Little new data is available on finance for forests or development related to Goal 8 since our 2017 NYDF Progress Assessment, which found that:
• Finance for forests falls far short of supporting their mitigation potential; forests have the potential to be up to 30 percent of the climate solution, yet just 2 percent of international climate finance goes to forests.
• Subsidies and investments in sectors driving deforestation (e.g., agriculture) amount to 40 times more than investments in protecting forests.
• Over 60 percent of forest-sector finance for mitigation-related development goes to countries with high levels of deforestation, although not necessarily countries where forests are disappearing the fastest.
• Financial institutions are adopting policies that address deforestation risks, seeking to increase sustainability and – at a minimum – not to increase deforestation through their investments. However, few of these bank policies are mandatory and there is a lack of transparency in their application.

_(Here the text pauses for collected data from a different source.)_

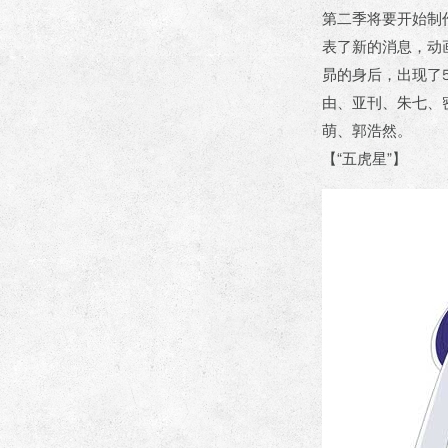
第二季将要开始制
表了新的消息，动
昴的身后，出现了
由、亚刊、朱七、
萌、郭浩然。
【“五虎星”】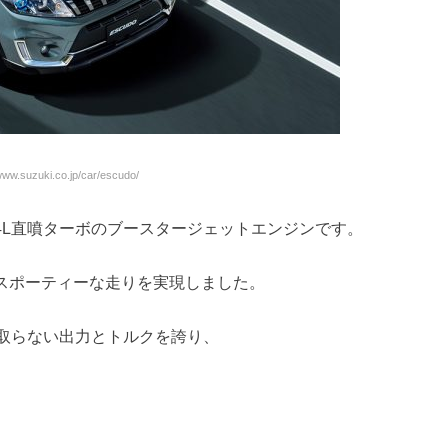
ww.suzuki.co.jp/car/escudo/
4L直噴ターボのブースタージェットエンジンです。
スポーティーな走り
を実現しました。
を取らない出力とトルクを誇り、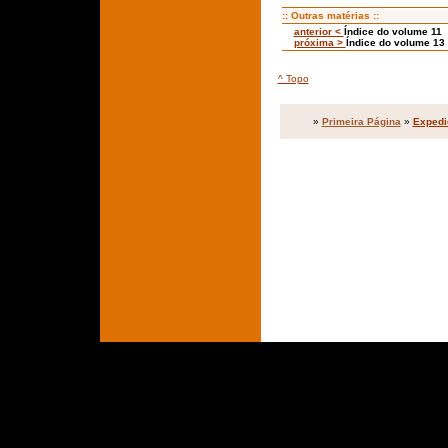
:: Outras matérias ::
anterior <
Índice do volume 11
próxima >
Índice do volume 13
^ Topo
»
Primeira Página
»
Expedi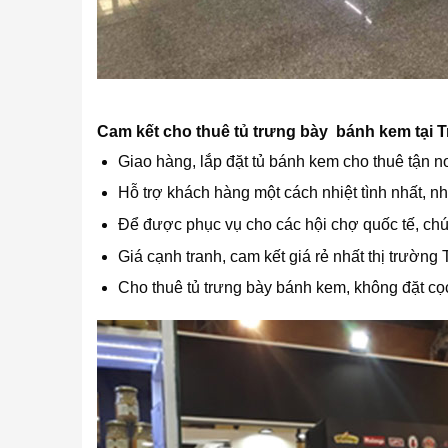
Cam kết cho thuê tủ trưng bày bánh kem tại T
Giao hàng, lắp đặt tủ bánh kem cho thuê tận nơ
Hỗ trợ khách hàng một cách nhiệt tình nhất, n
Để được phục vụ cho các hội chợ quốc tế, ch
Giá cạnh tranh, cam kết giá rẻ nhất thị trườn
Cho thuê tủ trưng bày bánh kem, không đặt cọc 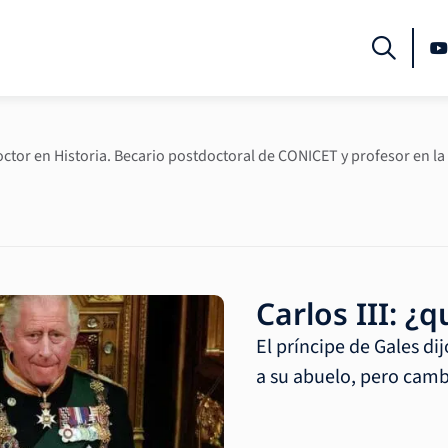
ctor en Historia. Becario postdoctoral de CONICET y profesor en la
Carlos III: 
El príncipe de Gales di
a su abuelo, pero cam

Our 2018 Goal 8 assessment takes a closer look at financial institutions and finds:
• New tools have been released in the past year to help assess climate risks and improve transparency in financial institutions, such as the Task Force on Climate-Related Financial Disclosures and the Soft Commodity Risk Platform (SCRIPT).
• Some banks are emerging as leaders in the adoption and enforcement of forest-risk policies. This year several banks, such as the Government Pension Fund Global, managed by Norges Bank Investment Management (NBIM), and the AXA Group, have publicly disclosed and divested from companies with a risk of high deforestation.
• While over half of the the most influential financial institutions in forest-risk supply chains with at least one commodity-specific forest-risk policy have a process to address noncompliance, enforcement is not consistent across sectors. For example, the palm oil sector gets more than half (56 percent) of its financing from Southeast Asian institutions, which have weaker policies than the global average.